Yes, the war is still on! And it has intensified ever since.
Arrived in late 90s, PHP came as a cool breeze and saved the programmers from tedious, time-consuming Perl coding. Earlier version of PHP was just a sample set of Perl scripts created by RasmusLerdorf to automate few processes. PHP 3.0 was the first version that closely resembled PHP as we know it today. One of the biggest strengths of PHP 3.0 was its strong extensibility features. In addition to providing end users with a solid infrastructure for lots of different databases, protocols and APIs, PHP 3.0’s extensibility features attracted dozens of developers to join in and submit new extension modules. Arguably, this was the key to PHP 3.0’s tremendous success. Other key features introduced in PHP 3.0 were the object oriented syntax support and the much more powerful and consistent language syntax.
ASP.net on the other hand, got into life in early 2000s with the release of .net framework 1.0. The important thing to note here is that ASP.NET is the next generation ASP, but it’s not an upgraded version of ASP. ASP.NET is an entirely new technology for server-side scripting. It was written from the ground up and is not backward compatible with the classic ASP. Over the last few years, ASP.NET has gone through a few evolutions, from ASP.NET 1.0 to 1.1, 2.0, 3.5, 4.0 and now to ASP.NET 4.5 with release of Visual Studio 2012 and Windows Server 2012 for Windows 8
Now, the comparision…..
Lets cover point by point the weakness and strengths of both before we arrive at a conclusion.
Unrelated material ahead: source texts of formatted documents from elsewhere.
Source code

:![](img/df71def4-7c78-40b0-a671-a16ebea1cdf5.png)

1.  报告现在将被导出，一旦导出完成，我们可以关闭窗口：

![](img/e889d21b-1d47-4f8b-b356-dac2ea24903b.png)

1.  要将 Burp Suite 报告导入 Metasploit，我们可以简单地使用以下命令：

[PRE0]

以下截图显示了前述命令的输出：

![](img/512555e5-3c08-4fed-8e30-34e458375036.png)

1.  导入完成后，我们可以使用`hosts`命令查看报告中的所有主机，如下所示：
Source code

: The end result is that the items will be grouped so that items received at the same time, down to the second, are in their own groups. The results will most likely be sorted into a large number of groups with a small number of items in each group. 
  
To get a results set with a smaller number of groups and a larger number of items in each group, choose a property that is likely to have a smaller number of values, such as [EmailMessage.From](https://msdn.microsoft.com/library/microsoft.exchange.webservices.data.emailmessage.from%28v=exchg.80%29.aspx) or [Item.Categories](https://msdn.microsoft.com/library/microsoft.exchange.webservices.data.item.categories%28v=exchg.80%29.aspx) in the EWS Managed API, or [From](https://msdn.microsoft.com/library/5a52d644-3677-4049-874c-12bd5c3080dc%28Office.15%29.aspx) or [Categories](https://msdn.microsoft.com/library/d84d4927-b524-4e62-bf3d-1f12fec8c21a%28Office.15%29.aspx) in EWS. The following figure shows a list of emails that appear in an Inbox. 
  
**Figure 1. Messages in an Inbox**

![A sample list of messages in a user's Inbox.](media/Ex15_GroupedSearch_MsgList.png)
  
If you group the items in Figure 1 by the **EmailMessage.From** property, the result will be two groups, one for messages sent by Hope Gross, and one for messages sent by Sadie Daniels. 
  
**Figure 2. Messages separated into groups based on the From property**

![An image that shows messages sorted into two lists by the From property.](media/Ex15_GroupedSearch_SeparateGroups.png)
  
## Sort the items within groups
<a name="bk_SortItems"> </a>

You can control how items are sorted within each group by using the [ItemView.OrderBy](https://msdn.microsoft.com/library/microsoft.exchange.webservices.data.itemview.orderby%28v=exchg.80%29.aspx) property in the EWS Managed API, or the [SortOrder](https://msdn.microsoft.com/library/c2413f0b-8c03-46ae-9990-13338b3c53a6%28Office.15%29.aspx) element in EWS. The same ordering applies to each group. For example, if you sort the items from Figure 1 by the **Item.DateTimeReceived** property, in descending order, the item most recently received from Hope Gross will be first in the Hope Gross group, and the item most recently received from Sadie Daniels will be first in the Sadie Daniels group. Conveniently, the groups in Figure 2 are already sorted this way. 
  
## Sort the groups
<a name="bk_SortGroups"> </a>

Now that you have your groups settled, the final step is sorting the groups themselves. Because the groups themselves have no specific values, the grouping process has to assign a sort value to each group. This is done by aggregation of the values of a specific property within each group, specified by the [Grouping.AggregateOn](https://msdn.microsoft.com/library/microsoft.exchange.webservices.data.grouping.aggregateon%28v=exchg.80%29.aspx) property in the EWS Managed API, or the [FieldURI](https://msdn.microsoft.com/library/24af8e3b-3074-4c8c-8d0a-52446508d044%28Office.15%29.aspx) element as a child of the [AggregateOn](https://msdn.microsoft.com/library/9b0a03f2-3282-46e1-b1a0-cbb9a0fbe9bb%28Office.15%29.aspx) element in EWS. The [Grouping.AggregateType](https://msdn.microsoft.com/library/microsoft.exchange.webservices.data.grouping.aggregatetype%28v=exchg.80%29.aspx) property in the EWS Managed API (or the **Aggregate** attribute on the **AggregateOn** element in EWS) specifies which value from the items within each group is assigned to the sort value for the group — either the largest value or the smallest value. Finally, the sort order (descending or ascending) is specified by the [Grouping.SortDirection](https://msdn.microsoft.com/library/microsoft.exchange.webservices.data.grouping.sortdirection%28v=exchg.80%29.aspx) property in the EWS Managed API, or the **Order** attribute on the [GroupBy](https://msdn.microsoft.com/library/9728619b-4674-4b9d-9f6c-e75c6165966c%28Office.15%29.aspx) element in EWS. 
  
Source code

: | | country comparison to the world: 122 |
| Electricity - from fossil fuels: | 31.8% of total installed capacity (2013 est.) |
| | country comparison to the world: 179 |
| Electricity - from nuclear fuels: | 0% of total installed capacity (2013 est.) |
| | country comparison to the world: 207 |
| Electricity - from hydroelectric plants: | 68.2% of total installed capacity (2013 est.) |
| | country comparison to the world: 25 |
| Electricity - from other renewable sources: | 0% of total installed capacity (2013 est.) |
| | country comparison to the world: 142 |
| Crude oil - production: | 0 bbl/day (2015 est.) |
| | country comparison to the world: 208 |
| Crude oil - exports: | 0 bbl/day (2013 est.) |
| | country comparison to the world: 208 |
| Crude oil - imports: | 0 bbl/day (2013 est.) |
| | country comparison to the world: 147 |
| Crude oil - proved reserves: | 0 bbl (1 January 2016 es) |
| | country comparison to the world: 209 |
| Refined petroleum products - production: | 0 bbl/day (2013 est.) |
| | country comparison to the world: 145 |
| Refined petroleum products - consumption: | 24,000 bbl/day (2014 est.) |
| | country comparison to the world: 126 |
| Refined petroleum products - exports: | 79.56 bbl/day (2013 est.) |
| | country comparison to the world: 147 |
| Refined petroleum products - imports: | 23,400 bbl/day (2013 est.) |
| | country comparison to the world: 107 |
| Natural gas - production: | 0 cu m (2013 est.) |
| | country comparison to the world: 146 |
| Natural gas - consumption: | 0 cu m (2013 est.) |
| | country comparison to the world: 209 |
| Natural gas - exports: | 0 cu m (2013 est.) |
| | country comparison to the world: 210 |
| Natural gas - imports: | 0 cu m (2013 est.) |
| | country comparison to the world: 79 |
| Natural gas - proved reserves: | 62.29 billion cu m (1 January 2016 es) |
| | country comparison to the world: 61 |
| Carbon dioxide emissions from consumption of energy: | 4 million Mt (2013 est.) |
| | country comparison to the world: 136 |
|Easy of use||PHP is definitely the easiest to learn and adapt to among the two. It also requires less system resources to code in PHP – a simple windows notepad would do.||ASP.net, not very tedious though, but is a bit difficult to learn when it comes into direct comparison with PHP. It also needs more powerful computer to work in Visual Studio Environment.|
|Database Support||PHP provides native support for a number of popular databases like MySQL, PostgreSQL, DBM, Oracle, Informix, MSSQL etc. In case your database isn’t natively supported, you can connect via protocol-based functions (ODBC, LDAP etc)||ASP.NET only provides native support to MSSQL database. For other databases you can use protocol-based functions.|
|Execution Speed||This is the area where ASP.NET has a marginal edge over PHP. PHP is programmed without the benefit of connection pooling, or in-memory session state. Unlike precompiled code in ASP.NET, PHP is interpreted on-the-fly which also contributes to a slowdown. There are contrasting opinions, benchmark results available on the internet claiming one language to be better than the other but it seems the difference is not very huge and should not effect your selection process of selecting either of the language for a given project.||ASP.NET provides persistent connection pools, better session management and precompiled machine code which helps it score over PHP.|
|Support||Here, PHP clearly wins over ASP.NET. The main reason for it is that PHP is open source and its support comes from across the world which also means that bugs are fixed almost instantly. There is also a large repository of reusable code and third party applications available scattered through out the net.||ASP.NET, though very well supported by Microsoft and its users across the world fails by a margin to PHP.|
|Development Time||This comparison goes in favor of ASP.NET. PHP has a number of rapid application development environments like Zend, CakePHPetc but they stand no where in comparison to Microsoft’s Visual Studio.||Excellent development environment and default web form architecture helps code faster in ASP.NET in comparison to PHP. Other application suits like Visual Source Safe or Team Suite help better code management and allow multiple developers to work simultaneously on a project.|
As you can see, both the platforms are equally comparable and go neck to neck in all the comparisons. So, which language to choose for your web design project? I would suggest you to choose a language based upon your constraints e.g. if delivery time is your point of concern than you can go for ASP.NET and if you worried more about support than go for PHP. If you are an end client and not sure about the above technical jargon then simply pick any of the above – you can never be wrong with either.